- [Work instruction 1]
Answer the following questions using the passage on Scandinavian place names near the Severn Sea.
(a) In which historic county does the third of the three settlement names lie?
(b) Which element, meaning 'farm, village', do these settlement names share?
(c) In which years are the spellings Flotholm and the Floteholmes recorded?

+++ Source document +++

Firstly, we need to note the existence of three Scandinavian settlement names close to the inner Severn Sea (by which I mean further up-channel than Pembrokeshire where there is a cluster of such names indicating compact settlement). The first two are in historic Glamorgan and the third in historic Monmouthshire: Homri, in St Nicholas, in the Vale of Glamorgan north of Cardiff, Womanby in St John, Cardiff, and Lamby, at the mouth of the Rumney river and now in east Cardiff (Charles 1938: 158, 163 and 240-241).34 These, with their Scandinavian specifiers combined with the characteristic element *bȳ- ‘farm, village’, are genuinely in an extreme minority, and, not being adjacent to each other, it is doubtful whether they can be viewed as forming a cluster. But there is other very solid evidence of toponymic influence in the wider surrounding area, which needs some discussion.
The island of Flatholm, in St Mary’s parish, Cardiff, Glamorgan, is sometimes said (e.g. Watts 2004: 232) to contain Scand. floti ‘fleet’ plus holm ‘small island’ (on the basis of the spellings Flotholm recorded in 1375, the Floteholmes 1387; Charles 1938: 163, though Charles took the view that it contains ON flatr ‘flat; but NB the lexical expression flota-hólmr ‘an isle’ in Cleasby-Vigfusson). Watts links the name with the incidents reported in the Anglo-Saxon chronicle in, when a Viking fleet was starved out of the island (917, A version; the other versions say Steepholm). Flatholm is actually flat, by marked contrast with its English neighbour Steepholm. Whichever story we prefer, its name is of Scandinavian origin. The name of Steepholm has an English first element and presumably dates from a period when holm was borrowed into English in a range of senses (Smith 1956: 258-9), therefore by itself offering no evidence for Scandinavian in the region.

+++ Data excerpts +++

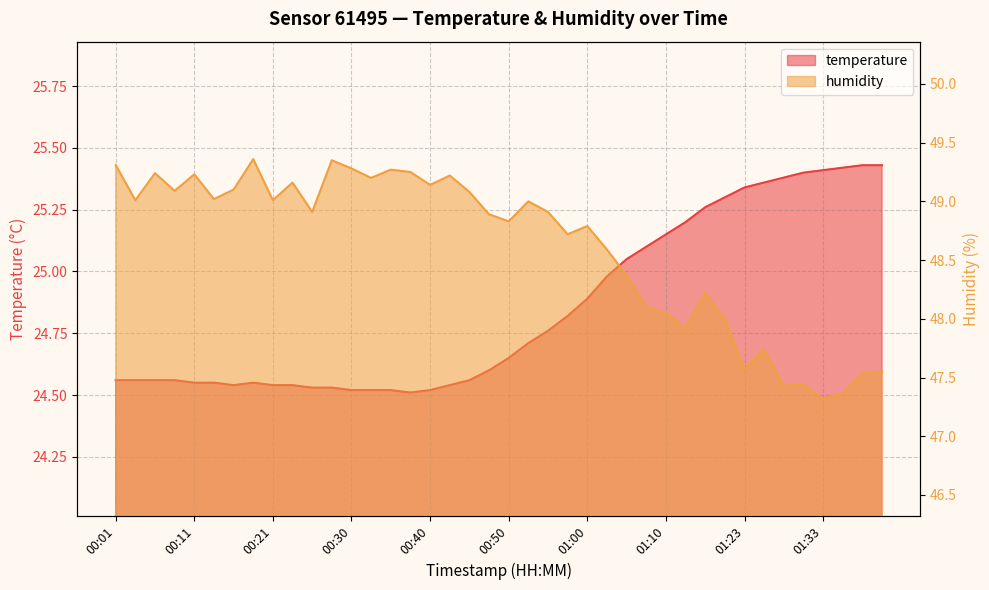

What is the spread (max minus min) of values at 00:21?

24.5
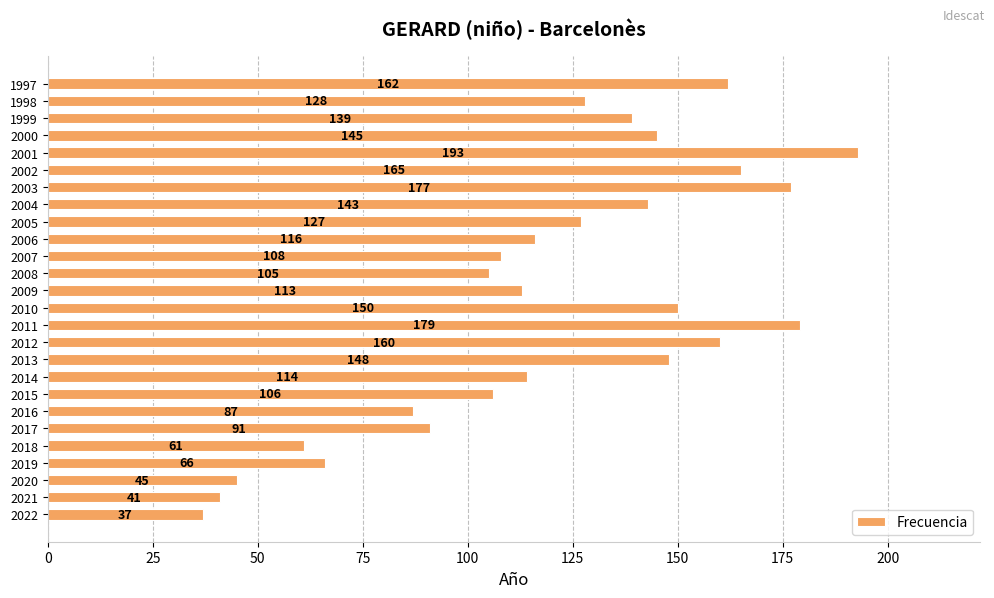

At which category does the chart reach its peak across all series?

2001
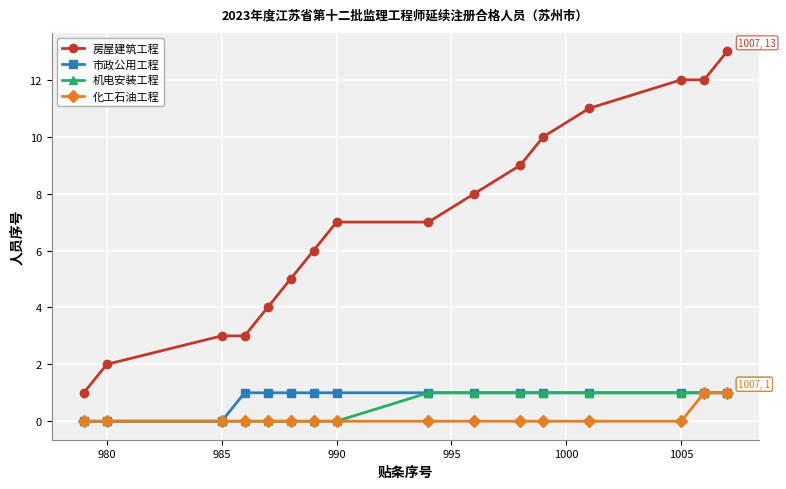

True or false: 房屋建筑工程 and 机电安装工程 cross at least once.

False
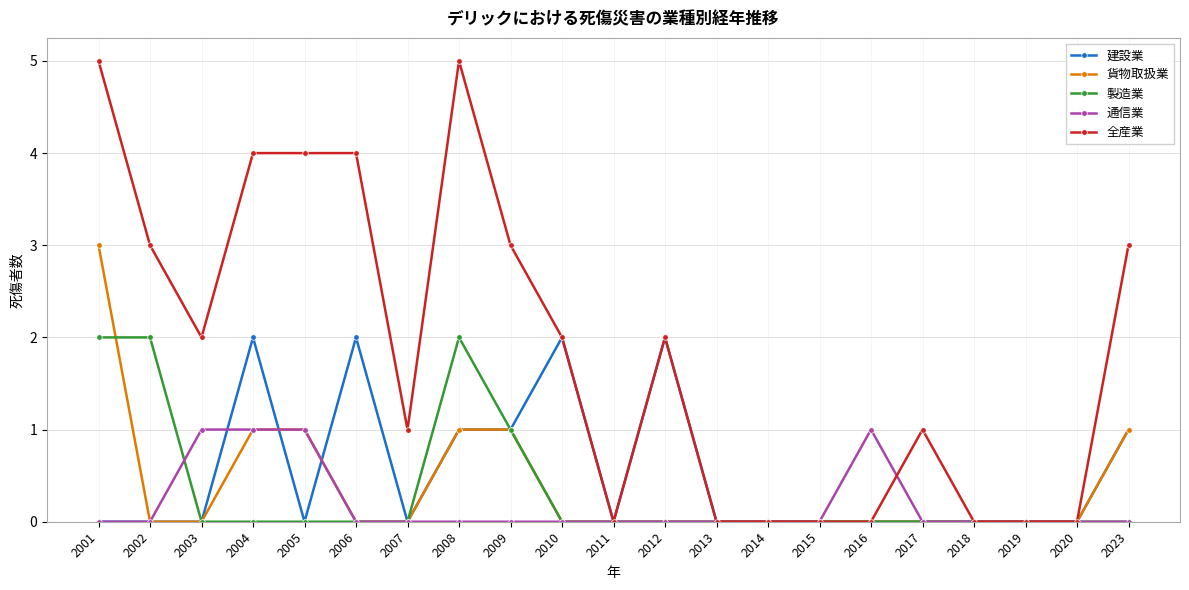

True or false: 全産業 has more than 0 interior local peaks.

True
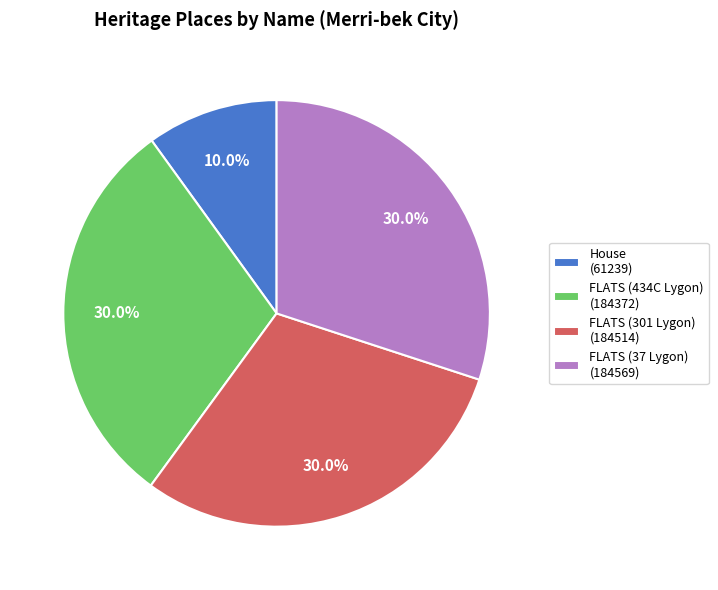

Do FLATS (301 Lygon) and FLATS (37 Lygon) together represent more than half of the pie?

Yes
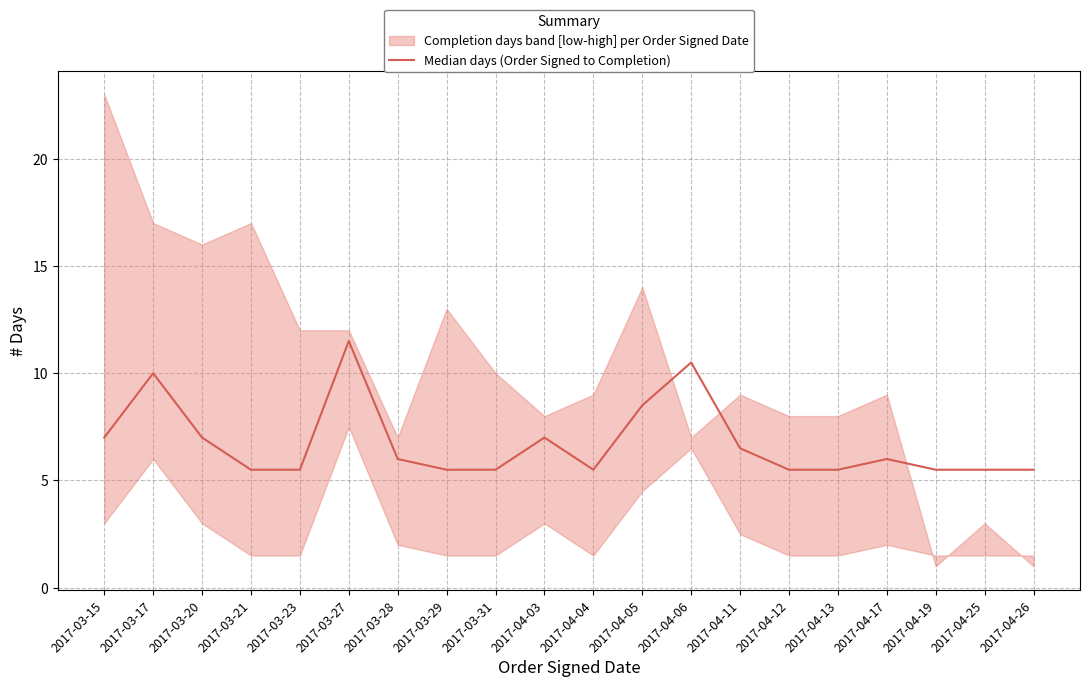

True or false: the data shows 2.9 at 2017-04-17.

False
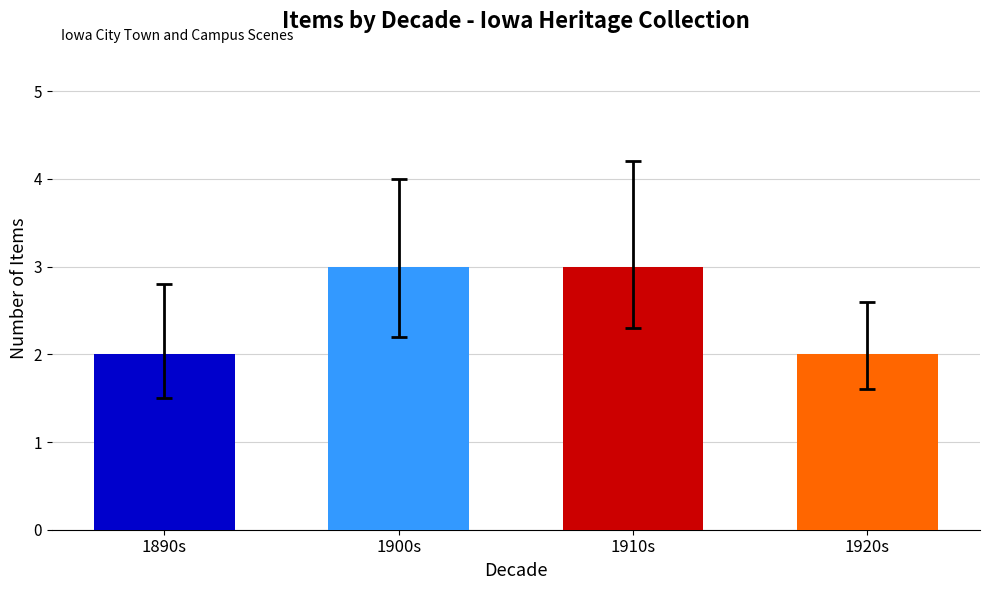

Are the bars grouped side by side (vs. stacked)?

No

+++

- [Work instruction 2] Present the dataset entries as a Markdown table with the columns Row and Entry line. Begin with the line containing "True or false: 房屋建筑工程" and continue through the end of the entries, omitting blank lines and the pictures.

- [Answer area 1]
(a) Monmouthshire
(b) *bȳ-
(c) 1375 and 1387

- [Answer area 2]
| Row | Entry line |
|---|---|
| 1 | True or false: 房屋建筑工程 and 机电安装工程 cross at least once. |
| 2 | False |
| 3 | True or false: 全産業 has more than 0 interior local peaks. |
| 4 | True |
| 5 | Do FLATS (301 Lygon) and FLATS (37 Lygon) together represent more than half of the pie? |
| 6 | Yes |
| 7 | True or false: the data shows 2.9 at 2017-04-17. |
| 8 | False |
| 9 | Are the bars grouped side by side (vs. stacked)? |
| 10 | No |